Son olarak dün bir polis memurunun standa gelerek kitaplığı kaldırmalarını istediğini aktaran Ege,  "Kaldırmadık çünkü hukuki bir gerekçe de göstermedi bize. Daha sonra çevremizde onlarca TEM polisi toplandı. Üzerlerinde TEM yeleği vardı. Daha sonra aynı sivil polis memuru tekrar geldi. 'Bunları buradan kaldıracaksınız demedim mi?' diyerek kitapları toplamaya başladı. Valiliğin böyle bir yasağı yok. Gönüllüler olarak çalışıyoruz. Herhangi bir şekilde satış gerçekleştirmiyoruz. Maddi olarak bağış da toplamıyoruz. Bizden kitap almaya gelen insanlar 'Ne kadar güzel bir iş yapıyorsunuz' diyerek bize kitap bağışında bulunabiliyorlardı. Arkadaşlarımız kendi kütüphanelerinden kitaplar getirdiler. Böyle bir ağ ile kitapları topladık. Daha sonra kitapların bandrolsüz olduğunu söyledi polisler. Ancak kitaplar bandrollüydü. Biraz tepki gösterince kimlikleri aldılar. Çevreden de insanlar tepki göstermeye başladılar. Bunun üzerine AFAD'tan izin alın dediler. İçerde bireysel olarak yardım etmeye gelmiş bir çok insan vardı. Bu da bize mantıklı gelmedi. Daha sonra bizi alanın dışına çıkardılar. Esasen orada biz size izin vermiyoruz hadi çıkın diyemedikleri için bizi kitaplarımızla alanın dışına çıkartıp göndermiş oldular" dedi.

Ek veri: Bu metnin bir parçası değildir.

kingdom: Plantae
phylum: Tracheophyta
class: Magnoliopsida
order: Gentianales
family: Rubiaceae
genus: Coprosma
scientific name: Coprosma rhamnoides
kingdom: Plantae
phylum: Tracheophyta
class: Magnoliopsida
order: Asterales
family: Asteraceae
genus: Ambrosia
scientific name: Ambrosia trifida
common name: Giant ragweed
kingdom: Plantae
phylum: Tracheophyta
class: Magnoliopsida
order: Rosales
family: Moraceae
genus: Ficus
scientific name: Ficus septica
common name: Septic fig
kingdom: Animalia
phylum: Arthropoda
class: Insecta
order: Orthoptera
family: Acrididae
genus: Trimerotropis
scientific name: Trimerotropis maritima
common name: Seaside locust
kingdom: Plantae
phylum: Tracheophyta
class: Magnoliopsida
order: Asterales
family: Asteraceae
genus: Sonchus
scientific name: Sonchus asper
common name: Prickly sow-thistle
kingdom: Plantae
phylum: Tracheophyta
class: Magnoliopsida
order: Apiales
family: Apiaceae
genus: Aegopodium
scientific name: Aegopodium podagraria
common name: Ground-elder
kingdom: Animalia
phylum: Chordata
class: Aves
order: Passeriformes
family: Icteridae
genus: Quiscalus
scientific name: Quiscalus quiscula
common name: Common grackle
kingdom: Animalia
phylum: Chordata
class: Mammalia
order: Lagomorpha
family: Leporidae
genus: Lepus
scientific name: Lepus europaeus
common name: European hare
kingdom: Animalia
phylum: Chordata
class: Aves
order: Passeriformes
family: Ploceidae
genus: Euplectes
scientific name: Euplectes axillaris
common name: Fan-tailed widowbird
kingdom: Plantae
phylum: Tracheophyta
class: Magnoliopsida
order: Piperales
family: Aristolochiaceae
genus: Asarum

'KİTAPLARI ARDA BARAN'IN MEMLEKETİNE YOLLAYABİLİRİZ'

Oradan çıkarıldıktan sonra kitaplık çalışmalarına devam ettiklerini aktaran Ege, toplanan kitaplarla ilgili çeşitli düşüncelerinin olduğunu da aktardı. Ege, "Oradan çıkarıldıktan sonra Manavkuyu'daki öğretmen evinin yanında bulunan çadır alanına geldik. Dünden beri buradayız. Burada devam ediyoruz. Halen sosyal medyadan gören Türkiye'nin her yerinden insan kitap bağışı yapmak istediklerini söylüyor. Bu kampanyanın devam ettirebilirsek eğer elimizde de belirli bir miktarda kitap oluşursa bunları farklı bir şekilde değerlendirebileceğimiz bir yere de evriltmeyi düşünüyoruz. Örneğin köy okullarına bağışlanabilir. Hatta depremde yaşamını yitiren Tuncelili Arda Baran'ın memleketine gönderilebilir. Orada bir kütüphane kurulabilir. Karar verdiğimiz şeyler değil ancak bunlar da düşüncelerimiz arasında" ifadelerini kullandı.